I have come up with a moderately complex solution to a particular use case that I have and am posting it here in case it is useful to someone else, and to get suggestions on how to improve it.

The problem:

I have a large number of files that are accessed infrequently and stored off-line on DVD-Rs. I need to keep track of which files are on which disc so that when I want a file I can find it.

The solution:

I currently keep a text file to track which files are on which discs. I would like to organize all the files in a proper filesystem using git annex, allowing me better organization and the ability to keep some smaller related files online near the annexed large files.


1) Easily locate the DVD-R containing any specific offline file

This is easily taken care of with git annex whereis

2) Automatically de-duplicate stored files with the same contents

This is taken care of with one of the hash backends (E.G. SHA256)

3) The DVD-Rs still need to be usable without git or git-annex (E.G. The stored files should retain their normal human readable names)

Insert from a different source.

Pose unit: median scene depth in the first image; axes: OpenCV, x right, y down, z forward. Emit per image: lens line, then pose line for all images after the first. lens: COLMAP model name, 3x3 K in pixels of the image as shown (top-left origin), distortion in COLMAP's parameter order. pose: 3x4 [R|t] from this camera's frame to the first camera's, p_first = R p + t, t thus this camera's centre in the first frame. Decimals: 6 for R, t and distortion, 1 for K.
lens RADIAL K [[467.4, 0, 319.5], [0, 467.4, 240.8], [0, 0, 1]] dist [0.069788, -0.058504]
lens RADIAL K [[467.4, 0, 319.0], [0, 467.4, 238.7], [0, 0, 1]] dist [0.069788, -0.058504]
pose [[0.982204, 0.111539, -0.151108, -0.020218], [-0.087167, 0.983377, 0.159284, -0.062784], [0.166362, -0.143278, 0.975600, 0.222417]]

This requirement rules out dir and rsync special remotes, they store the files named according to their hash. I have settled on making each disc a separate repo which will satisfy this requirement.

Future goals:

4) Easily incorporate the current DVD-Rs into the new system

I haven't found a way to fulfill this goal yet. I have some convoluted ideas, but nothing so easy as mount disc, run git annex command.

The solution in detail

Suppose you have the following tree:


You want to store thing1 on disc1 and thing2 on disc2, but you'd like to keep the descriptions online because they are small and useful for figuring out which thing you want later.

1) Create the main repo and annex the files:

cd ~/mainrepo
git init
git annex init mainrepo
git annex add .
git commit -m 'added files'

2) Create two new unrelated repos and populate them with their respective data and annex:

cd /tmp
mkdir disc1repo disc2repo
cd disc1repo
cp ~/mainrepo/thing1/* .
git init
git annex init disc1
git annex add .
git commit -m 'added files'
cd ../disc2repo
cp ~/mainrepo/thing2/* .
git init
git annex init disc2
git annex add .
git commit -m 'added files'

3) This is optional, but after annexing the files in these new repos, I replace the symlinks pointing into to the .git/annex/objects/ directory with hard links. This makes the DVD-Rs usable from operating systems that can't deal with symlinks. (mkisofs handles hard links correctly)

cd /tmp
find disc1repo/ disc2repo/ -type l -execdir sh -c "mv -iv {} {}.symlink && ln -L {}.symlink {} && rm {}.symlink" \;

4) Burn these repos onto DVD-Rs:

cd /tmp
#make isos
mkisofs -volid disc1 -rational-rock -joliet -joliet-long -udf -full-iso9660-filenames -iso-level 3 -o disc1.iso disc1repo/
mkisofs -volid disc2 -rational-rock -joliet -joliet-long -udf -full-iso9660-filenames -iso-level 3 -o disc2.iso disc2repo/
#burn the isos (untested command)
cdrecord -v -dao disc1.iso
cdrecord -v -dao disc2.iso

5) Mount the DVD-Rs and add as a remote and fetch, then drop from the mainrepo:

cd ~/mainrepo
mount /mnt/cdrom
git remote add disc1 /mnt/cdrom
git fetch disc1
git annex drop thing1/thing1.bin
umount /mnt/cdrom
mount /mnt/cdrom
git remote add disc2 /mnt/cdrom
git fetch disc2
git annex drop thing2/thing2.bin
umount /mnt/cdrom

6) Enjoy! You can now find out what disc things are on simply using git annex whereis, and you can git annex get them or simply use them directly from the disc.

I'd appreciate any comments and helpful suggestions. Especially how to simplify the process or easily integrate all the things I already have stored on discs.

Maybe it would be possible to create a special remote using the hooks for the DVD-Rs.

Even though it is a bit tedious and complicated, the current process could be automated using a script.